5. Pathogenesis of respiratory failure in asthma:
- Narrowed airway diameter (airway edema, bronchospasm, collapse) lead to prolonged expiratory phase. Breathing fast leads to incomplete expiration, leading to air retention. This causes flattening of the diaphragm, reducing its function, forcing reliance on accessory airway muscles which are less efficient (i.e. more lactate/CO2 generated and O2 required per unit work)
- Significant air trapping can lead to ruptured blebs (pneumothorax) or decreased venous return (hypotension)
- Signs of impending respiratory failure: PCO2 that is normal or high, tachypnea > 30, tachycardia >120.
6. Asthma control
- Steroid burst for asthma: 0.5mg/kg of prednisone for 5 to 7 days.
- Inhaled steroids are, as far we we know, safe during pregnancy (budesonide is the best studied), and certainly less dangerous than poorly controlled asthma.
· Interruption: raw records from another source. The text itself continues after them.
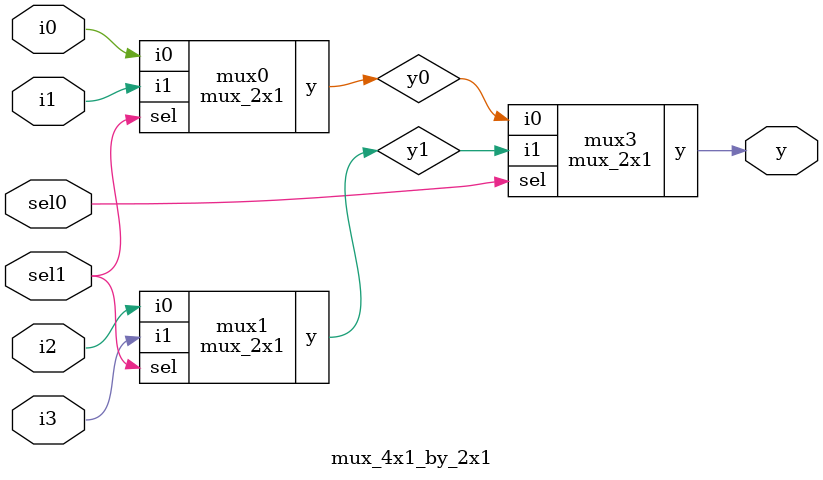
<source format=v>
module mux_2x1 (input sel,i0,i1,output y);
    assign y = sel?i1:i0;
endmodule

module mux_4x1_by_2x1(input sel0, sel1,
                      input i0,i1,i2,i3,
                      output  y);
    wire y0,y1;
    
    mux_2x1 mux1(sel1,i2,i3,y1);
    mux_2x1 mux0(sel1,i0,i1,y0);
    mux_2x1 mux3(sel0,y0,y1,y);
    
endmodule

</source>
- Other drugs that are also probably safe in pregnancy: theophylline, LABAs, cromolyn
- Start with low to moderate dose inhaled steroid; when that fails, adding LABA is better than doubling the steroid dose.
- Third line drugs: leukotriene-modifying drugs (although montelukast is first-line for allergic type asthma) and theophylline
- Inhaled anticholinergics have an unclear role in asthma (although they are beneficial in COPD)
7. COPD exacerbation treatment
- Mainstay: oxygen, albuterol, systemic steroids
- Addition of antibiotics has been shown to speed up resolution (and reduce hospital stay and mortality) in moderate to severe COPD exacerbations or people who are on ventilators. Either ceftriaxone + azithro or levoquine. Amoxicillin no longer first line given resistance in H.flu and moraxella.
- Theophylline not recommended for acute symptom management as it adds no benefit over standard treatment and has significant side effects (n/v/heartburn/palpitations/arrhythmias). Also methylxanthines have significant drug interactions.
- Inhaled steroid adds no benefit when someone is already on systemic steroids.
8. Home O2 for COPD
- Has been shown to improve survival (vs inhaled steroids/LABA which improve symptoms and decrease hospitalizations but have not been shown to increase survival)
- Indication: Sats <88% on RA or PO2 <55
- Indication: Sats <89 or PO2 <59 if there is concomitant sequelae of COPD: R heart failure, pulmonary HTN, hematocrit > 56
9. COPD management
- GOLD score: grading based on FEV1: >80 is GOLD I, 50-80 is GOLD II, 30-50 is GOLD III, <30 is GOLD IV. FEV1<50 + severe chronic symptoms also makes you GOLD IV. In all cases, FEV1/FVC must be <70%
- First line is PRN short acting bronchodialtor (either albuterol or ipratropium/atrovent). If that fails, you add long acting bronchodilator, either LABA or long acting anticholinergic (tiotropium/spiriva). If that fails, you add inhaled steroids.
- Lung reduction surgery benefits those with upper lung disease and limited exercise tolerance after pulmonary rehab. Ideal candidate: FEV1 20-35% predicted, DLCO > 20% predicted, hyperinflation, limited comorbidities
- Indication for transplant: hypercapnea pCO2>5, FEV1<20; either homogenous disease on high-res CT or DLCO<20, unlikely to survive after lung reduction surgery
- In patients <45 who have bibasilar emphysematous disease, r/o a1-antitrypsin
10. COPD and supplemental oxygen
- You want to give oxygen for hypoxic COPD exacerbation, however, O2 supplementation can exacerbate hypercapnea (both by worsening VQ mismatch from blunting of the hypoxic vasoconstriction reaction and from decreasing respiratory drive)
- Titrate oxygen to keep sats > 90 or PaO2 > 60-70.